I kneed the biter in the head.

I was tied, so got no solid contact. But that was it and I wanted out. I normally like being bitten. Or rather, I like having been bitten, especially big meaty bites like that. (I tend to like the after effects of having been bitten more than the being bitten itself - this is similar to how I like being pierced.) But while usually bites are a good thing, and indeed I have a run of pretty bite marks down my back from that evening - this was simply intolerable.

I can only chalk it up to something about the way I process pain. It seems pain is like a menu of flavours, and some go together in my head and some don’t. Knife on top of piercings? - A fine match of strong red with a full-flavoured main course. Biting on top of knifing? - Chocolate milk poured in my soup.  

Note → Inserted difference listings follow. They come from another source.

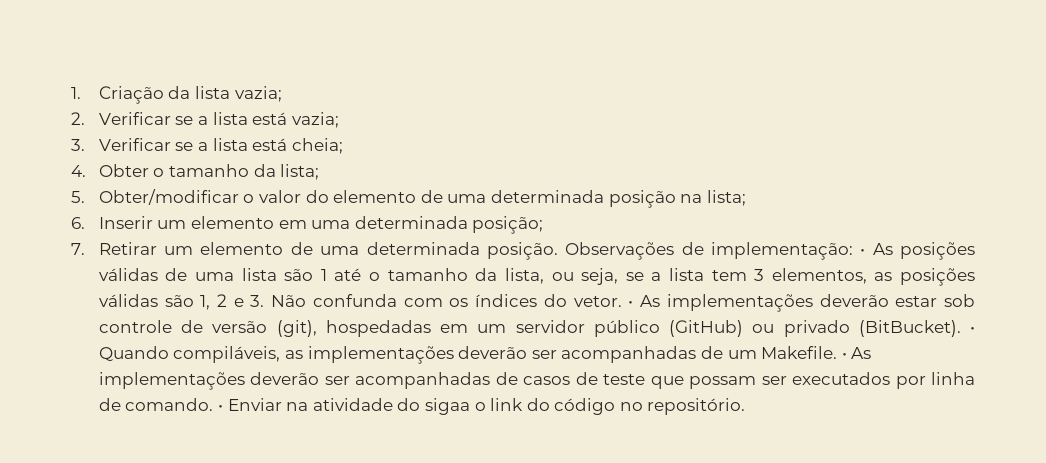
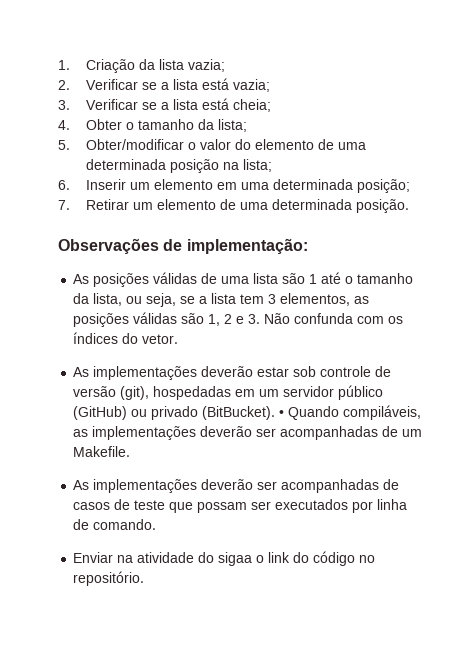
(558, 251) none -> (409, 206) //
[860,249,866,255] • -> (308, 246) //
[628,301,634,307] • -> (179, 339) //
[841,353,847,359] • -> (131, 451) //
[217,405,223,411] • -> (157, 524) //

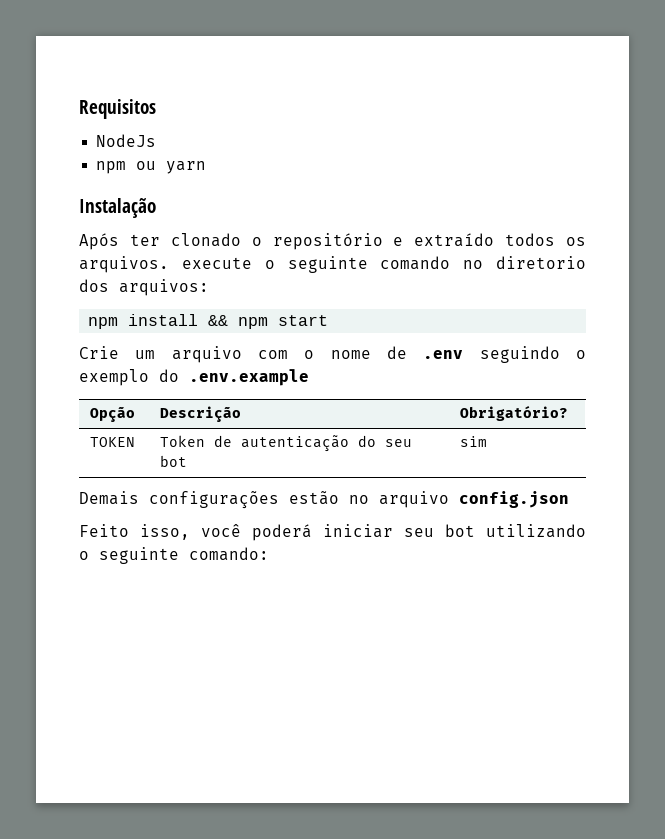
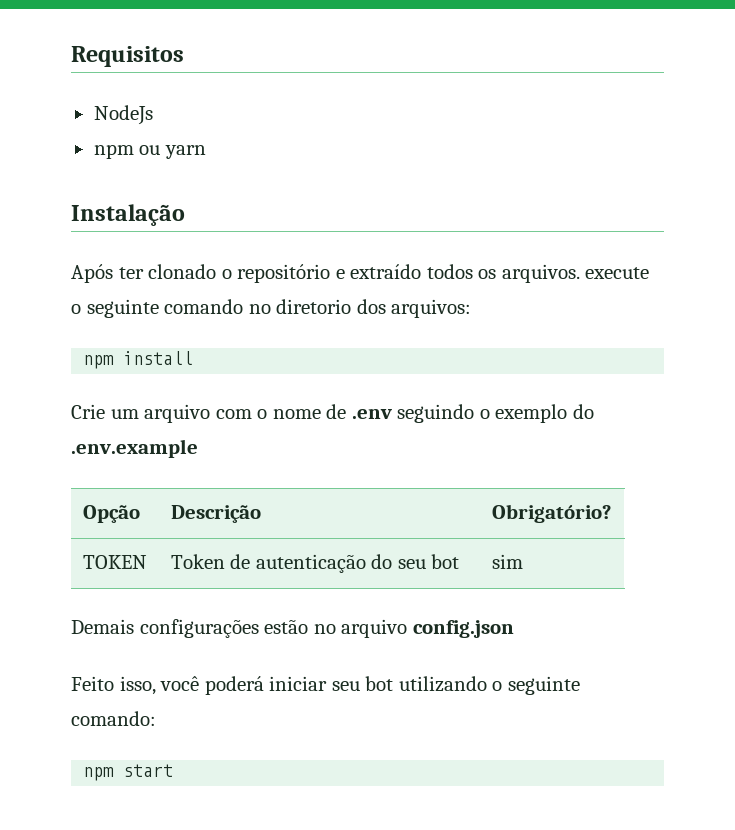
[208,315,329,329] && npm start -> (194, 358) none
(269, 554) none -> [83,764,174,781] // npm start

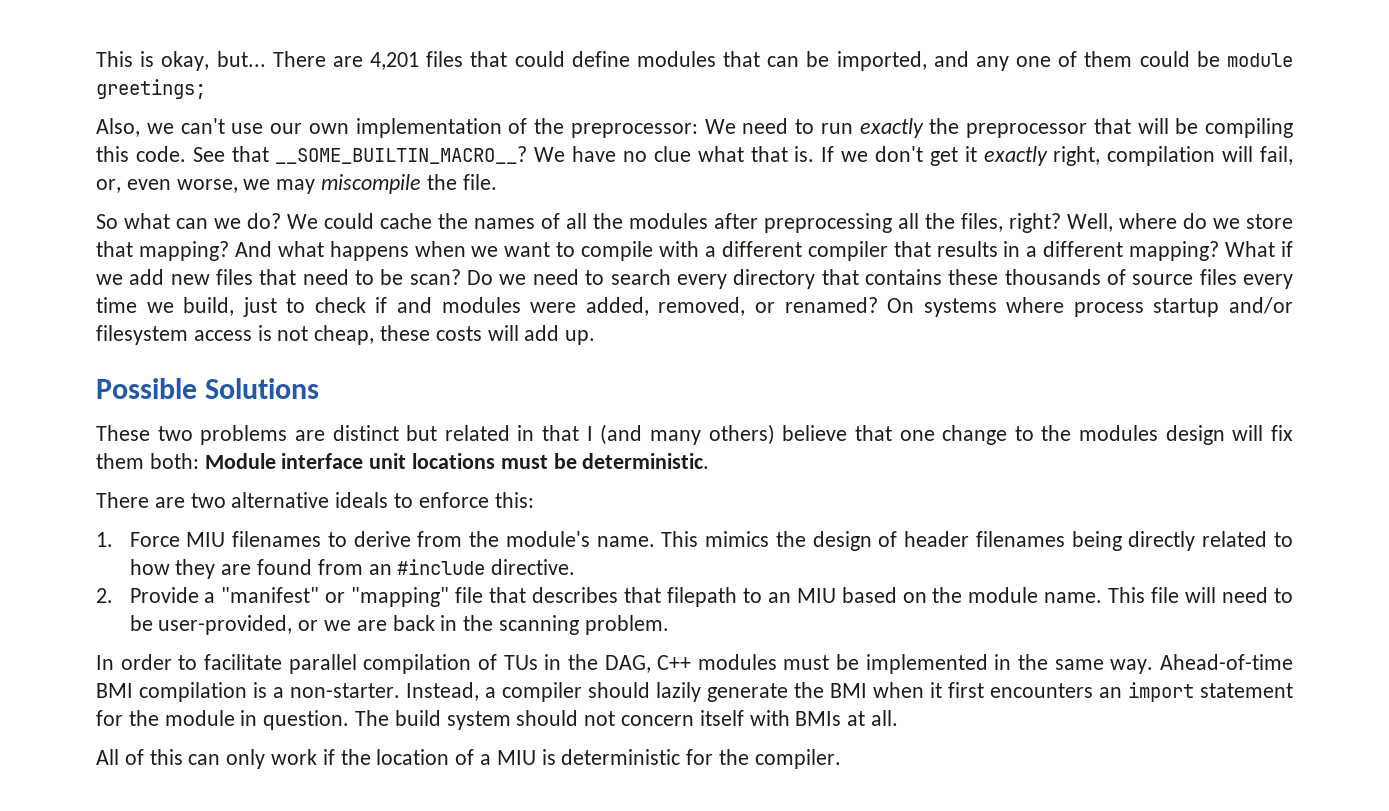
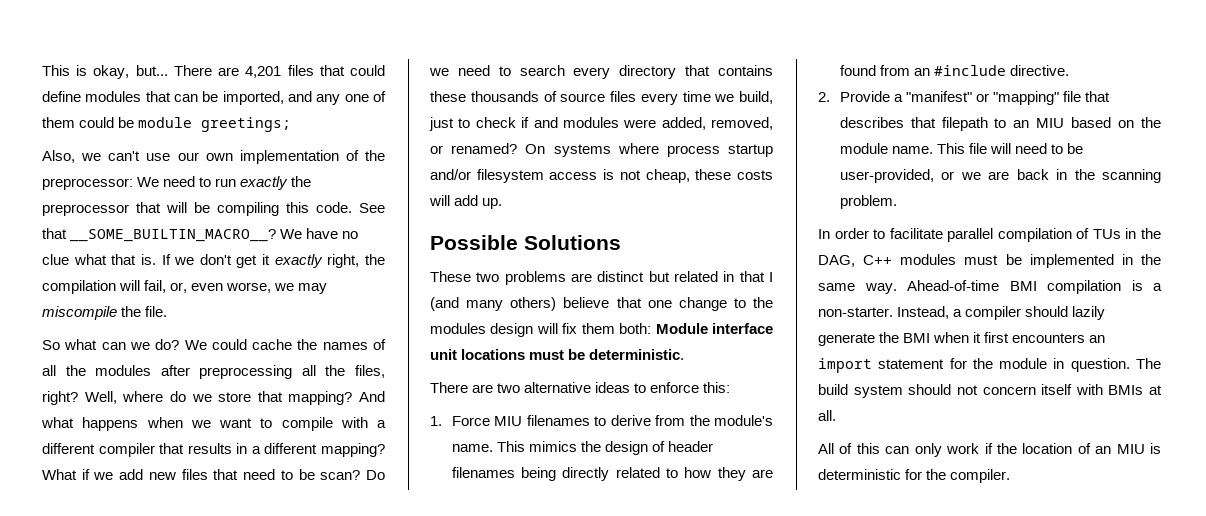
(1101, 156) none -> [364,254,385,265] the
[335,492,389,508] ideals -> [595,382,631,393] ideas
[480,754,492,765] a -> [1095,446,1112,454] an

As I said, I am neither an algophiliac nor a masochist. I don’t process pain as pleasure and hurting me doesn’t want to make me fuck you. (It doesn’t mean I won’t want to fuck you afterwards, but it isn’t a button that makes me "hot".) That wasn’t new for me.

What was new was learning I combine different pains differently. Interestingly, I have heard (and have played with bottoms for whom this is true) that switching a sensation helps some people process better, shifting from one type of pain to another prevents them from being overstimulated.  This was specifically mentione for sting and thud.  Since it has been a long time since I was hit, I really don’t know how that would work on me. Perhaps sting/thud go together well in my case. But knife/bite didn’t. Really didn’t. It is something I am going to have to remember to keep in mind next time I am topping someone.

Of course, I shouldn’t assume everyone is wired the way I am, as I know some who a bite after that would be bliss. Indeed, assuming people are wired the way you are is almost invariably a recipe for disaster. And maybe another day in another way that combo would work. But it certainly seems that this weekend I am not someone who likes different styles of pain layered on top of other pain.